The legal hole in battling Covid-19
The Epidemic Diseases Act of 1897 is inadequate to tackle public health emergencies. Update itUpdated: Mar 19, 2020 17:55 IST
The Union government recently advised the states to invoke the Epidemic Diseases Act of 1897. The travesty is that this fossilised 123-year-old Act does not even define what an epidemic is. This one-page, four-section-long, Act is ill-equipped to deal with the coronavirus (Covid-19) pandemic. Nations such as Australia, Canada, England and the United States (US), over the years have enacted holistic laws to deal with public health emergencies.
The Act came into effect on February 4, 1897, to counter the bubonic plague epidemic in Mumbai. The Act was unable to restrict the plague to Mumbai and it soon spread to Bengaluru and other parts. The first section of the Act lays out the title and the extent of the bill; the second section authorises the state and central government to take exceptional measures and prescribe regulations that are to be observed to limit the spread of the disease; the third section specifies penalties for those violating the edict; and the fourth section gives protection under the law to officials and/or persons acting under the Act.
The Act is deficient as it fails to even define a dangerous disease, let alone an epidemic. It is silent on the sequestering and the sequencing required for the dissemination of drugs/vaccines and other preventive steps. Neither is there any underlying conception of the principles of human rights that need to be observed during the contingency and emergency measures to be implemented. The punishment prescribed in terms of Section 3 of the Act, that is pari-passu with Section 188 of the Indian Penal Code, also needs to be revisited This Section provides for a fine of ~200 and simple imprisonment of one month for violating an order of a public servant. While ~200 is a pittance, imprisonment is an excess.

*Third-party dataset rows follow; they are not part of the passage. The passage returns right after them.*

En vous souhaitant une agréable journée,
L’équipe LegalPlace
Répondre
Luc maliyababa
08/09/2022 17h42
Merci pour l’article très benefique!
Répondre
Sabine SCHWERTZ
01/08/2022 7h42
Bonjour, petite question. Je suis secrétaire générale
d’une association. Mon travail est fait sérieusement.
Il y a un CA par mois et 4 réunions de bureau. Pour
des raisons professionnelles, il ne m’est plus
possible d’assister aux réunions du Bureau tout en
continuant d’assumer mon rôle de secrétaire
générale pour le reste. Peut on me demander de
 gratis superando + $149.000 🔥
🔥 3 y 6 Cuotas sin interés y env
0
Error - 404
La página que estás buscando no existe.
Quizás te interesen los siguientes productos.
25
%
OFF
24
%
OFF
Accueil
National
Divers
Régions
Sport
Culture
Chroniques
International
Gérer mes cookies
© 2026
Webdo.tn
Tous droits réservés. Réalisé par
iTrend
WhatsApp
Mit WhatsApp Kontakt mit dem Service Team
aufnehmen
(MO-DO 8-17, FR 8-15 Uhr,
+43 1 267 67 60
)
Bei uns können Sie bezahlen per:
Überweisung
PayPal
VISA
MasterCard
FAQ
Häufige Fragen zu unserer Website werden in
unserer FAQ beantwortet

Earlier, the Centre had conceptualised statutes such as the Model Public Health Act of 1955 that was updated in 1987. It was unable to convince states to adopt it since health is a state subject. The National Health Bill, 2009, was similarly targeted at providing an overarching legal framework for the provision of essential public health services by recognising health as a fundamental right. It also provided for a response mechanism for public health emergencies by outlining a collaborative federal framework. However, these did not lead to a legal structure as states considered it an encroachment on their domains.
India’s legal framework, therefore, comes up wretchedly short when contrasted with contemporaneous laws that exist elsewhere.
In Canada, emergency measures and emergency management at the federal level are governed by the Emergency Act, 1988, and the Emergency Management Act, 2007. Most provinces also have their own health Acts that delineate measures that are to be implemented in case of a health emergency. However, there is a comparatively higher bar for the federal government to take the lead in a health emergency. Hence, most health crises in Canada are handled at the provincial level in coordination with the central government.
In Australia, the National Health Security Act, 2007, puts in place processes and structures to pre-empt, prevent and, in an eventuality, deal with national health emergencies, with designated entities providing coordination and oversight at the national level and the provinces applying their own laws, jurisdictional responses and coordination processes.
In England, the Public Health (Control of Disease) Act, 1984, was brought into force with the aim of creating specific functions for different authorities in response to a national health emergency. This Act provides for a clear hierarchical chain in which the primary, secondary and tertiary responders need to operate when dealing with a health challenge. Responsibilities are clearly defined in the Act.
The Public Health Service Act, 1944, in the US performs a similar function and creates an administrative framework to deal with any public health emergency. It foresees the need for supplemental manpower by creating a reserve corps to augment commissioned corps at short notice. The act was last amended in December 2019. President Donald Trump has now invoked the Defense Production Act 1950 to battle the pandemic.
With the bare-bones legislative structure that exists in India, the State will find it hard to find legal backing to lockdown entire cities, forcefully quarantine people, order the temporary closure of businesses, and distribute medicines were the contingency to arise. The manner in which people who have returned from abroad, and are reported as being unwell, are being picked up by police forces is a primitive response to the current situation. One person from Balachour, in my constituency of Anandpur Sahib, tragically committed suicide by jumping off the roof of Safdarjung hospital after he was taken for testing. The stage is set for a gross mismanagement that the country can ill-afford at this juncture.
During a discussion on the coronavirus in the Lok Sabha, I had pointed out this legal anomaly, while urging the government to bring about emergency legislation as Parliament is in session to rectify the situation. However, the suggestion, like all other good ones, fell on deaf ears.
Once again, I would like to urge the government that public health emergencies, such as the one that the coronavirus situation has created, provide an opportunity to update our laws. Some day, in the not-too-distant future, this legislative and policy gap could become our Achilles’ heel.